Circuit design text data:
○ ○ ○ ○ ○

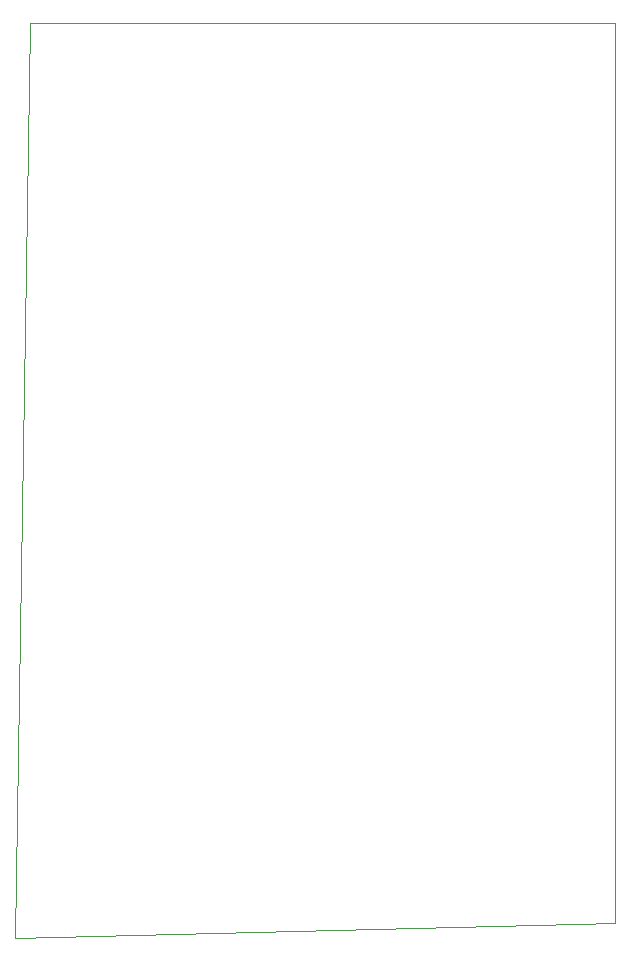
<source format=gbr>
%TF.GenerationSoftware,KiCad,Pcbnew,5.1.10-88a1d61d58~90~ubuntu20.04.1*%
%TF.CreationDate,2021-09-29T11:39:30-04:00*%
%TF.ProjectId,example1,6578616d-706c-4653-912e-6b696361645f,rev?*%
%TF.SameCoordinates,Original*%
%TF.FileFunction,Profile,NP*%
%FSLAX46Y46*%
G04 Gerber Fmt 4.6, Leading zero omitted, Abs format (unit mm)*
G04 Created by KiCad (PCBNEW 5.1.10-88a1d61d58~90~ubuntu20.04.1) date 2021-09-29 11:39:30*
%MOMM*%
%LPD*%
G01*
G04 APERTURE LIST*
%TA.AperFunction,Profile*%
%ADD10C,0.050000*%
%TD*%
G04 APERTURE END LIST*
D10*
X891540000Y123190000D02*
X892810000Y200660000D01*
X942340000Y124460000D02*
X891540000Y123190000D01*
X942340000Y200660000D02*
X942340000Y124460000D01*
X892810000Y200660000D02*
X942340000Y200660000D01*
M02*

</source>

○ ○ ○ ○ ○

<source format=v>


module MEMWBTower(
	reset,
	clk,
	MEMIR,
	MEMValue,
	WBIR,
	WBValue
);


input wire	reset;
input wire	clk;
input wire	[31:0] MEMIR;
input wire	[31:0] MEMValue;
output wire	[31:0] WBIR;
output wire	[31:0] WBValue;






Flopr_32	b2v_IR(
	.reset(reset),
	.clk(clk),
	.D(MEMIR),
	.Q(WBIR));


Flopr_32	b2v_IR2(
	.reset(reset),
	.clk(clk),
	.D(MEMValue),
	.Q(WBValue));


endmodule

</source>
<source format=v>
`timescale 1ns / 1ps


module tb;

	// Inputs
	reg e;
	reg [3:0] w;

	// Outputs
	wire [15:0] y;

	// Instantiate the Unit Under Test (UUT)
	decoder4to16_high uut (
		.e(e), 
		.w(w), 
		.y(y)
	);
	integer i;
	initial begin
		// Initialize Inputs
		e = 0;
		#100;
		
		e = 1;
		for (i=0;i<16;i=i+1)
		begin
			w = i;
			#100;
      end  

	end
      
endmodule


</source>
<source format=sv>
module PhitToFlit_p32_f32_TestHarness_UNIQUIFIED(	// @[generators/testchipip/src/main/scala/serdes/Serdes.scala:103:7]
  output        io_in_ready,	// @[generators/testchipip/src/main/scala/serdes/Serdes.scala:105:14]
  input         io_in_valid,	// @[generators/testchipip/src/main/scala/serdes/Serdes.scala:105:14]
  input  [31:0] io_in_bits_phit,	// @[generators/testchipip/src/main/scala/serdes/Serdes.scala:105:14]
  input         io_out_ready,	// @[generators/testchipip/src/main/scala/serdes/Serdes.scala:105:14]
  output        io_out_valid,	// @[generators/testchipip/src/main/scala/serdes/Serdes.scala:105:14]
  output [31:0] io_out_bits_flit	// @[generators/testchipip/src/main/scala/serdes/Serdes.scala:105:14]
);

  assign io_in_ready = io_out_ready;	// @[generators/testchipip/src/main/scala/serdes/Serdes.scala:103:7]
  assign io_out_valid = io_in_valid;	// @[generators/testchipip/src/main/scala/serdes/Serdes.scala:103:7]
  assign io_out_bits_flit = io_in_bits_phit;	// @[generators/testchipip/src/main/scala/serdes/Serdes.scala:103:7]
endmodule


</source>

○ ○ ○ ○ ○

Would you retype the lines above from the one with "<source format=gbr>" down to the one with "G04 Gerber Fmt", word for word, both ends included and no other lines?

<source format=gbr>
%TF.GenerationSoftware,KiCad,Pcbnew,5.1.10-88a1d61d58~90~ubuntu20.04.1*%
%TF.CreationDate,2021-09-29T11:39:30-04:00*%
%TF.ProjectId,example1,6578616d-706c-4653-912e-6b696361645f,rev?*%
%TF.SameCoordinates,Original*%
%TF.FileFunction,Profile,NP*%
%FSLAX46Y46*%
G04 Gerber Fmt 4.6, Leading zero omitted, Abs format (unit mm)*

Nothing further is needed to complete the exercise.